In case you print df in this case, you will get as result:
A C B
0 -0.090162 0.035458 1
1 2.068328 -0.357626 1
2 -0.476045 -1.217848 1
3 -0.405150 -1.111787 2
4 0.502283 1.586743 0
5 1.822558 -0.398833 1
6 0.367663 0.305023 1
7 2.731756 0.563161 0
8 2.096459 1.323511 0
9 1.386778 -1.774599 2
10 -0.512147 -0.677339 1
11 -0.091165 0.587496 1
12 -0.264265 1.216617 2
13 1.731371 -0.906727 0
14 0.969974 1.305460 0
15 -0.795679 -0.707238 0
16 0.274473 1.842542 0
17 0.771794 -1.726273 1
18 0.126508 -0.206365 1
19 0.622025 -0.322115 1
2- - How to filter data:
There are different techniques to filter data. The easiest one is by selecting the name of column inside your dataframe + the condition. In our case, the criteria is selecting value "2" in column B.
l= df[df['B']==2]
print l
You can also use other ways such groupby, lambda to go through the data frame and apply different conditions to filter the data.
for key in df.groupby('B'):
print key
If you run the above-mentioned scripts you'll get:
For the first one: Only data where B==2
A C B
3 -0.405150 -1.111787 2
9 1.386778 -1.774599 2
12 -0.264265 1.216617 2
For the second one: Printing the results divided in groups.
(0, A C B
4 0.502283 1.586743 0
7 2.731756 0.563161 0
8 2.096459 1.323511 0
13 1.731371 -0.906727 0
14 0.969974 1.305460 0
15 -0.795679 -0.707238 0
16 0.274473 1.842542 0)
(1, A C B
0 -0.090162 0.035458 1
1 2.068328 -0.357626 1
2 -0.476045 -1.217848 1
5 1.822558 -0.398833 1
6 0.367663 0.305023 1
10 -0.512147 -0.677339 1
11 -0.091165 0.587496 1
17 0.771794 -1.726273 1
18 0.126508 -0.206365 1
19 0.622025 -0.322115 1)
(2, A C B
3 -0.405150 -1.111787 2
9 1.386778 -1.774599 2
12 -0.264265 1.216617 2)
How to plot your data:
The simplest ways to plot your data is by using matplotlib
The easiest ways to plot data in columns B, is by running :
import random
import matplotlib.pyplot as plt
xbins=range(0,len(l))
plt.hist(df.B, bins=20, color='blue')
plt.show()
You'll get this result:
if you wanna plot the results combined, you should use different colors/techniques to make it useful.
import numpy as np
import matplotlib.pyplot as plt
a = df.A
b = df.B
c = df.C
t= range(20)
plt.plot(t, a, 'r--', b, 'bs--', c, 'g^--')
plt.legend()
plt.show()
You'll get as a result:
Plotting data is driven by a specific need. You can explore the different ways to plot data by going through the examples of marplotlib.org official website.

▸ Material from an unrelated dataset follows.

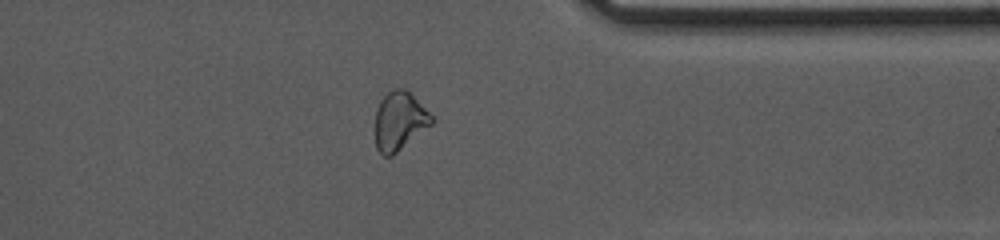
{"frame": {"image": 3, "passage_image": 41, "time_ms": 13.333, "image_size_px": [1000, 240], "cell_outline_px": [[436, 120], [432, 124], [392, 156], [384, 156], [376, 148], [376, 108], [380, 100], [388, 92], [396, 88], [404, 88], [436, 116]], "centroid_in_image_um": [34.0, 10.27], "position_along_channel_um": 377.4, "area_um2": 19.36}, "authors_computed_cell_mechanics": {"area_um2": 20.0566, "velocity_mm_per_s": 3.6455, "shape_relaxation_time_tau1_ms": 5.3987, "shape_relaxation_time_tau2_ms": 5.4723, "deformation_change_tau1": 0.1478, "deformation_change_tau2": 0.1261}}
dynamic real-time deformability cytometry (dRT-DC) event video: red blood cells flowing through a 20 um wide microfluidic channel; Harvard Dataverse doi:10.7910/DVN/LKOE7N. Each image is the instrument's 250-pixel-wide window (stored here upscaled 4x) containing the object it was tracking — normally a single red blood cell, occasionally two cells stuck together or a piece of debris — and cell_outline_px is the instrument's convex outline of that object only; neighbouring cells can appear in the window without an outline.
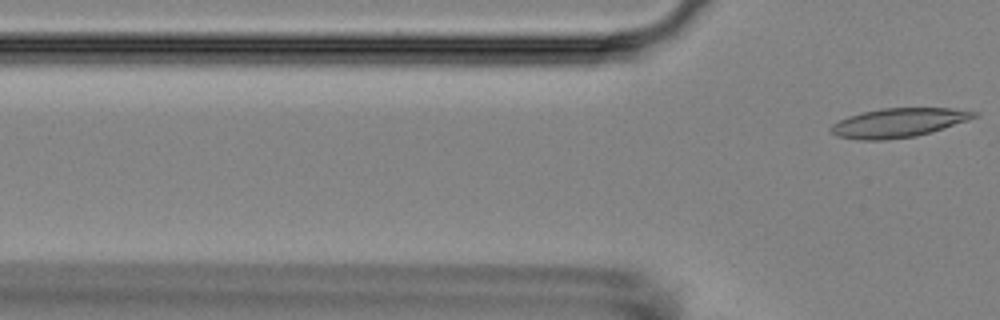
{"species": "Egyptian fruit bat (a non-hibernating species)", "species_latin": "Rousettus aegyptiacus", "temperature_condition": "room temperature", "stored_images_in_passage": 4, "segment_of_instrument_passage": [2, 2], "camera_frame_rate_fps": 3000, "um_per_image_px": 0.085, "animal": {"sex": "female"}, "frame": {"image": 1, "passage_image": 4, "time_ms": 3.667, "image_size_px": [1000, 320], "cell_outline_px": [[980, 116], [932, 132], [916, 136], [884, 140], [860, 140], [836, 136], [828, 128], [832, 124], [848, 116], [880, 108], [952, 108], [980, 112]], "centroid_in_image_um": [76.39, 10.43], "position_along_channel_um": 49.4, "area_um2": 24.39}}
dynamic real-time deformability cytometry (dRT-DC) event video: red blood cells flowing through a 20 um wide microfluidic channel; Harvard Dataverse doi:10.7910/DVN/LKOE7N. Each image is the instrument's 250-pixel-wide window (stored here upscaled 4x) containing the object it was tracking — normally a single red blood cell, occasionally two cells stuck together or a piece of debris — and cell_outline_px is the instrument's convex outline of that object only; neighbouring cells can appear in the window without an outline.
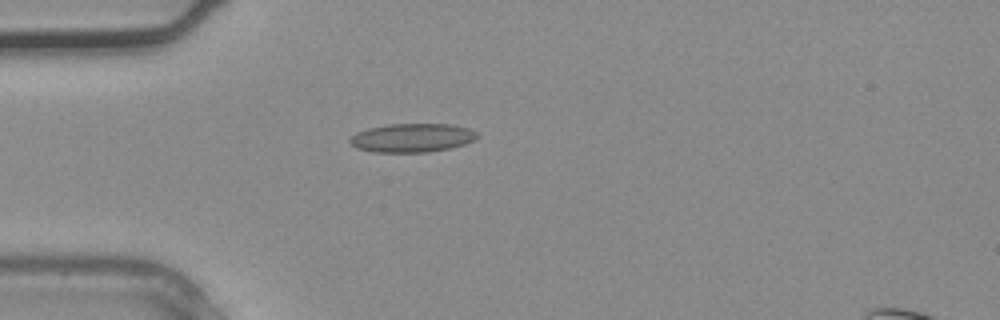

If you're looking for other tools that do slightly more sophisticated things than nonparametric density estimation with histograms, please check this link to the python repository or directly install the package with
pip install cde
In addition to an extensive documentation, the package implements
Nonparametric (conditional & neighborhood kernel density estimation)
semiparametric (least squares cde) and
parametric neural network-based methods (mixture density networks, kernel density estimation)
Also, the package allows to compute centered moments, statistical divergences (kl-divergence, hellinger, jensen-shannon), percentiles, expected shortfalls and data generating processes (arma-jump, jump-diffusion, GMMs etc.)
Disclaimer: I am one of the package developers.